Stored data entries
··········

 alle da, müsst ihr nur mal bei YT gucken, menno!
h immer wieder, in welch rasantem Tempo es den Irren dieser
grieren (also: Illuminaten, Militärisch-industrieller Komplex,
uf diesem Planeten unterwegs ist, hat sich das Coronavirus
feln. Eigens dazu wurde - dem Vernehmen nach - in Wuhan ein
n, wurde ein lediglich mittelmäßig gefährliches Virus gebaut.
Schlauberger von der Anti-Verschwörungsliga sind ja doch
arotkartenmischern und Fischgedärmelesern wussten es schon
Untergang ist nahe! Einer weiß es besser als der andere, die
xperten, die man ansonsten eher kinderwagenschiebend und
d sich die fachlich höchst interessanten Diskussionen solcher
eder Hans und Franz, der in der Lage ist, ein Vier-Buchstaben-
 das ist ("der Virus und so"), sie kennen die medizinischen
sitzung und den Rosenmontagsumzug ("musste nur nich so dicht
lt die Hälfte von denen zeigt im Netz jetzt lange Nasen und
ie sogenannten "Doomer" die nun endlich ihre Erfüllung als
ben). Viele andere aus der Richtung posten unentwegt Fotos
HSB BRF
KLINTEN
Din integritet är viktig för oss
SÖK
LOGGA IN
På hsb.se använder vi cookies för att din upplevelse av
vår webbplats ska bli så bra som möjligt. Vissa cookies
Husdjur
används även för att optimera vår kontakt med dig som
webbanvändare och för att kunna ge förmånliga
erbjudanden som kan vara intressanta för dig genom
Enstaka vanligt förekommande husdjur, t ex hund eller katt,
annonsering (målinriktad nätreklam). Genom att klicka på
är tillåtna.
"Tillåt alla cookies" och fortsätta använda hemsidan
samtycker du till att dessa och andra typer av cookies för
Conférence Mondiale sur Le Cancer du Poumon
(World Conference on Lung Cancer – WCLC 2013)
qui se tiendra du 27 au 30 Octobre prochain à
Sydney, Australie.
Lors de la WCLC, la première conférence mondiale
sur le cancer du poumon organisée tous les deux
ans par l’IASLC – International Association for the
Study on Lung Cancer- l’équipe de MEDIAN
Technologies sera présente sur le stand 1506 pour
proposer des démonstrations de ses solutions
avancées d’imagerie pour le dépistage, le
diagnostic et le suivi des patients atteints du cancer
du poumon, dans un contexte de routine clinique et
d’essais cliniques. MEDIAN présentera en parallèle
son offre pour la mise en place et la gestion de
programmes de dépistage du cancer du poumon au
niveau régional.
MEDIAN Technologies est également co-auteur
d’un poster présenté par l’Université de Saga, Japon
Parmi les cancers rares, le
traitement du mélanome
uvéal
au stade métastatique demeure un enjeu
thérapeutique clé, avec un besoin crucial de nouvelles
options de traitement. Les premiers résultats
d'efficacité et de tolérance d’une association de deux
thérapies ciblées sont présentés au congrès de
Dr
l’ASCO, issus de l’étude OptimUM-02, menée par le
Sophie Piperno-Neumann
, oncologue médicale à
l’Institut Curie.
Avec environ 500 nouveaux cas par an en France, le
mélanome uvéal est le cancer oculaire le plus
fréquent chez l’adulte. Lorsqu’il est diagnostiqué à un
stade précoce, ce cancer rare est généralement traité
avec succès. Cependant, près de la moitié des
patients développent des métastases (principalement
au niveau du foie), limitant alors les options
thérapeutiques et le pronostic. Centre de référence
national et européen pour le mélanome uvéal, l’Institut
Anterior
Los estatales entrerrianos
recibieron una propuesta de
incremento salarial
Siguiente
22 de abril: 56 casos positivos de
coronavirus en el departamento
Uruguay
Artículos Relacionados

··········

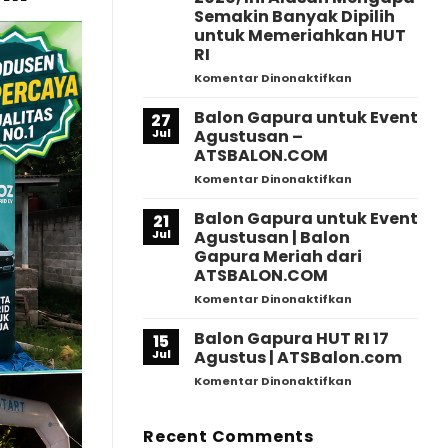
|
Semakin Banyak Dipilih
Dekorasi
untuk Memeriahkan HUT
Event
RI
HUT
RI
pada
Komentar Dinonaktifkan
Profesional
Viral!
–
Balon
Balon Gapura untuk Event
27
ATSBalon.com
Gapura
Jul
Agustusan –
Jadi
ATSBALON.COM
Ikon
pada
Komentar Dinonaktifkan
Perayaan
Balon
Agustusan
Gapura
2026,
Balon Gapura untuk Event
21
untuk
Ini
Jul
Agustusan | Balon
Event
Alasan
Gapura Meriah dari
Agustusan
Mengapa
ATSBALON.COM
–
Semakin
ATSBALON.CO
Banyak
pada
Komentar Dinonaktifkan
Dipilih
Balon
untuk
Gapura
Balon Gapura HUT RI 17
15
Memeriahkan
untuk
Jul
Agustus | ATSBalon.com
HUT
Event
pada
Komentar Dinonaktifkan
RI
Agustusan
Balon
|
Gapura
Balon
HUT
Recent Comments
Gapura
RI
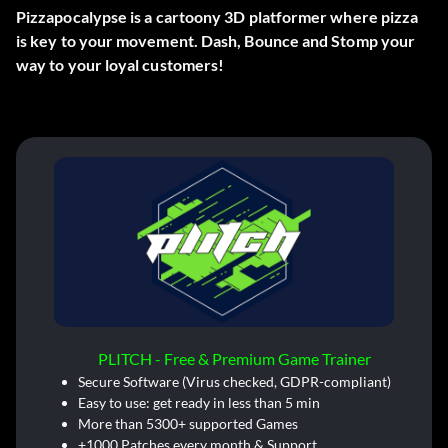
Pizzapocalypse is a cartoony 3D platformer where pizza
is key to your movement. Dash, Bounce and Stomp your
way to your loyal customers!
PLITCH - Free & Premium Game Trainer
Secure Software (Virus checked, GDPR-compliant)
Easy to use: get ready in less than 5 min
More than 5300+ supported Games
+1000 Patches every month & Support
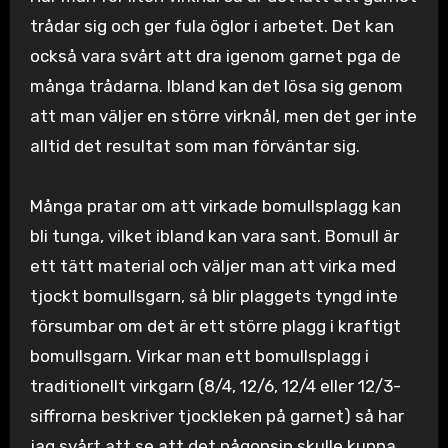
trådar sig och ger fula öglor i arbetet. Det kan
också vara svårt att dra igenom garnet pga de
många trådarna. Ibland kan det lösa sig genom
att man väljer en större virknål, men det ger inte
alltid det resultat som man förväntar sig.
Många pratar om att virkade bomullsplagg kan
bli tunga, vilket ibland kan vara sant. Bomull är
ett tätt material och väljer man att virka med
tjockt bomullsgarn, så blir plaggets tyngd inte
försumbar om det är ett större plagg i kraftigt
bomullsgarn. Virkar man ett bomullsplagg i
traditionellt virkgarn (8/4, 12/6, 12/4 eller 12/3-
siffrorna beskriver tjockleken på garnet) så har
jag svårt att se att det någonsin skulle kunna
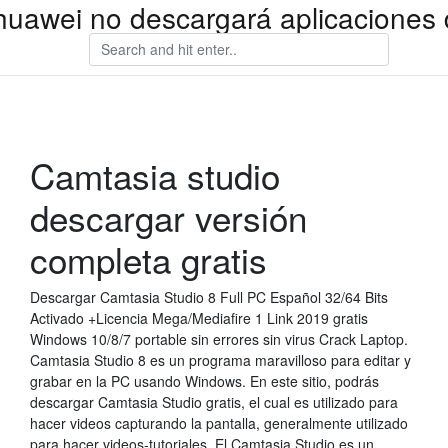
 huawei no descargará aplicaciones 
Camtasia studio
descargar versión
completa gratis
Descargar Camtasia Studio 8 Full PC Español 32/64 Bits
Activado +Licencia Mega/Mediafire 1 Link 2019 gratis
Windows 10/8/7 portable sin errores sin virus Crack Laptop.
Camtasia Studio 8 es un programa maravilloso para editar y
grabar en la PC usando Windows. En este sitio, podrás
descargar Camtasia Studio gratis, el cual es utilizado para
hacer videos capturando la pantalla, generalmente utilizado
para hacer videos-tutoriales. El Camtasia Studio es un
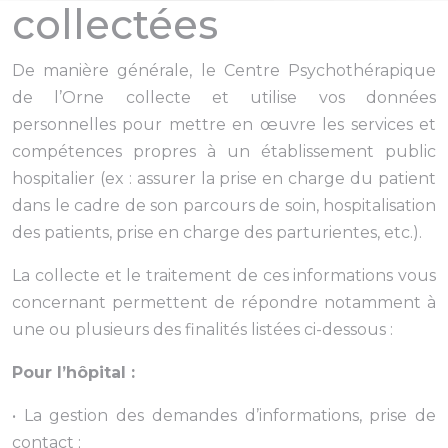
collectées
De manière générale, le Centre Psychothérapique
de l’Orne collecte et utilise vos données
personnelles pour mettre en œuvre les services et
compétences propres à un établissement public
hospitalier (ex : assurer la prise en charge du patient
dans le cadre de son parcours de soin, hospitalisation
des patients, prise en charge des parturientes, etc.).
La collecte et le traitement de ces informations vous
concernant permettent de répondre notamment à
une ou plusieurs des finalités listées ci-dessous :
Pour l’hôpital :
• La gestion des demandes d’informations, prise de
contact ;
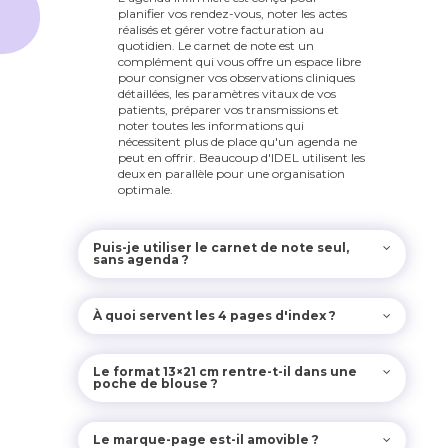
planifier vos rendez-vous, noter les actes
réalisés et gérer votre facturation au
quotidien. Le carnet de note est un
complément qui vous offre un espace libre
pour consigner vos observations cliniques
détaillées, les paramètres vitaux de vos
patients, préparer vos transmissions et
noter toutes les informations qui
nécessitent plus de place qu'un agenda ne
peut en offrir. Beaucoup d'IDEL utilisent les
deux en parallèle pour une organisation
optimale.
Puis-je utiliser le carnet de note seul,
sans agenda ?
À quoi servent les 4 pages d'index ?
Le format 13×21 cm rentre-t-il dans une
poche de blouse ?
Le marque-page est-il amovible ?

··········

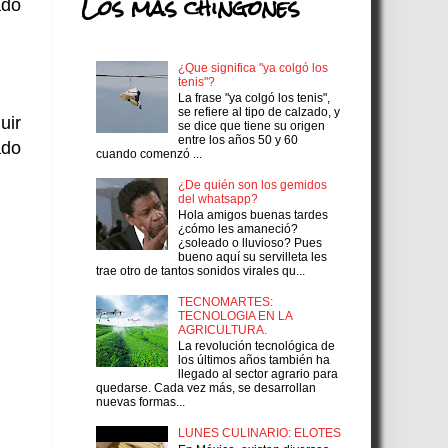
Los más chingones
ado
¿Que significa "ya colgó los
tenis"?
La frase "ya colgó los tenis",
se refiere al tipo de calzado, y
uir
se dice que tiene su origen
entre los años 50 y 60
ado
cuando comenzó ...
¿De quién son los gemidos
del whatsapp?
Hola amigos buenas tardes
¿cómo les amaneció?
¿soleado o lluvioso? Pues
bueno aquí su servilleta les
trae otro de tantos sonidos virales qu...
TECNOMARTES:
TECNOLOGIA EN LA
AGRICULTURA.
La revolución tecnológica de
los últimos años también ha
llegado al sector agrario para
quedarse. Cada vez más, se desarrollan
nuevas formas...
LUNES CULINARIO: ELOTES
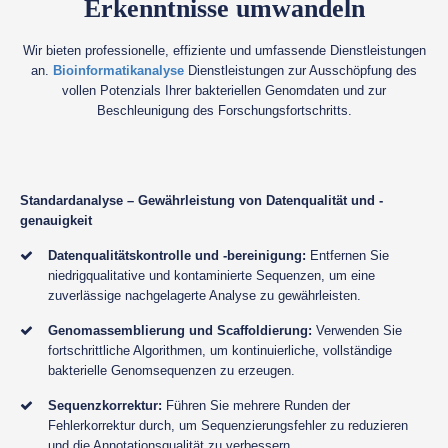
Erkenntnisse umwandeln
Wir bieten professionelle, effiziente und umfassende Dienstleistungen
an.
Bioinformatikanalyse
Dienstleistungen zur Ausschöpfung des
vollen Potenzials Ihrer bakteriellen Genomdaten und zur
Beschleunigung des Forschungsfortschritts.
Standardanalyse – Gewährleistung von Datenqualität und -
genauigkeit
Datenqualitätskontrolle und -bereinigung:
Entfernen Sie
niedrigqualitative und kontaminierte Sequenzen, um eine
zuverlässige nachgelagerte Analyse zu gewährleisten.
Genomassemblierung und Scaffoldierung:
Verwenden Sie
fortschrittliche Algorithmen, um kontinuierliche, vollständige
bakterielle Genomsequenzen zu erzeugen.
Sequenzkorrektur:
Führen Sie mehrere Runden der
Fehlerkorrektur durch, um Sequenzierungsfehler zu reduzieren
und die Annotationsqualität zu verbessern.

··········

Task statement. Reproduce each line of the entries in which the word "svårt" is found.

Answer for the task.
också vara svårt att dra igenom garnet pga de
jag svårt att se att det någonsin skulle kunna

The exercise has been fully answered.